Intro

In this post we will cover how to import an existing Azure SQL Database to Terraform. If the resource wasn’t originally created by Terraform you will need to import it before Terraform can manage it. This comes in handy when you have existing infrastructure and want to start using Terraform later on.

For a video walkthrough check out my YouTube video.

Here we will use the standard import functionality provided by Terraform. There are other 3rd party tools you can use for this process as well. One of the most popular is Terraformer, I will cover how to use that in a later post.

Prerequisites

In a previous post on creating an Azure SQL Database, we deployed a Resource Group, SQL Server, and SQL Database. Today we will create a new project and import those existing resources so we can manage them with Terraform.

The import command will not reverse engineer your cloud infrastructure to Terraform for you. What the import command does is generate the state file for you. If you start with Terraform and deploy infrastructure, a state file is maintained along the way. When you start using Terraform after you already have infrastructure, you need to import it so Terraform can manage it.

Define Resources

We need to create our main.tf file same as we did in the previous post. This is just like creating any normal Terraform from scratch. Code for this file can be found in my GitHub repo.

Import Resources

Now to import the Azure resources into the Terraform state file. In the first part of the import command we define a resource type and its name. We can pull this directly from our resource in the Terraform code. The second part we can copy and paste from the URL of our Azure resource. Simply navigate to the resource in the Azure portal and you should see the pattern in the URL.

First up is the resource group.

Here is the resource group in the main.tf file. We need the resource type and name.
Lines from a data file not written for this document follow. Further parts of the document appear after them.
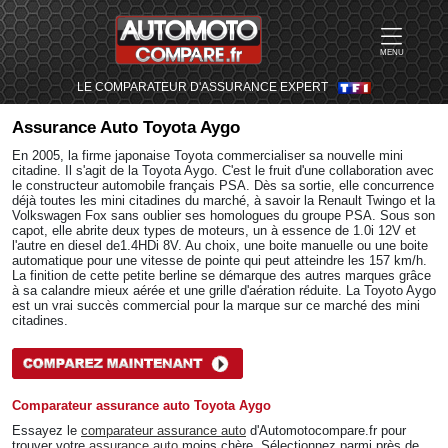
MENU
LE COMPARATEUR D'ASSURANCE EXPERT
Assurance Auto
Toyota Aygo
En 2005, la firme japonaise Toyota commercialiser sa nouvelle mini
citadine. Il s'agit de la Toyota Aygo. C'est le fruit d'une collaboration avec
le constructeur automobile français PSA. Dès sa sortie, elle concurrence
déjà toutes les mini citadines du marché, à savoir la Renault Twingo et la
Volkswagen Fox sans oublier ses homologues du groupe PSA. Sous son
capot, elle abrite deux types de moteurs, un à essence de 1.0i 12V et
l'autre en diesel de1.4HDi 8V. Au choix, une boite manuelle ou une boite
automatique pour une vitesse de pointe qui peut atteindre les 157 km/h.
La finition de cette petite berline se démarque des autres marques grâce
à sa calandre mieux aérée et une grille d'aération réduite. La Toyoto Aygo
est un vrai succès commercial pour la marque sur ce marché des mini
citadines.
Comparateur assurance auto Toyota Aygo
Essayez le
comparateur assurance auto
d'Automotocompare.fr pour
trouver votre
assurance auto
moins chère. Sélectionnez parmi près de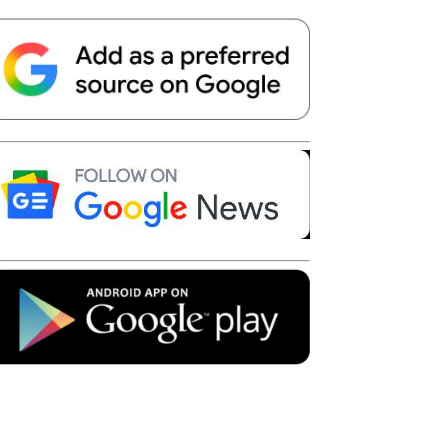
Telegram
Copy URL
Here is the resource group in the Azure Portal. We need to copy everything from subscriptions to the last forward slash.

Using the info from both we create the import command to run.

Resource Group

terraform import "azurerm_resource_group.rg-terraform" "/subscriptions/xxxxxxxxxxxxx/resourceGroups/rg-terraform"

SQL Server

terraform import "azurerm_mssql_server.sql-server-terraform" "/subscriptions/xxxxxxxxxxxxx/resourceGroups/rg-terraform/providers/Microsoft.Sql/servers/sql-server-terraform"

SQL Database

terraform import "azurerm_mssql_database.db-terraform" "/subscriptions/xxxxxxxxxxxxx/resourceGroups/rg-terraform/providers/Microsoft.Sql/servers/sql-server-terraform/databases/db-terraform"

Wrapping Up

Now that we have imported our resources we need to test to make sure Terraform sees everything and doesn’t want to make any changes.

  1. Run terraform plan
  2. The result should be no changes

You have successfully imported your Azure SQL Database to Terraform.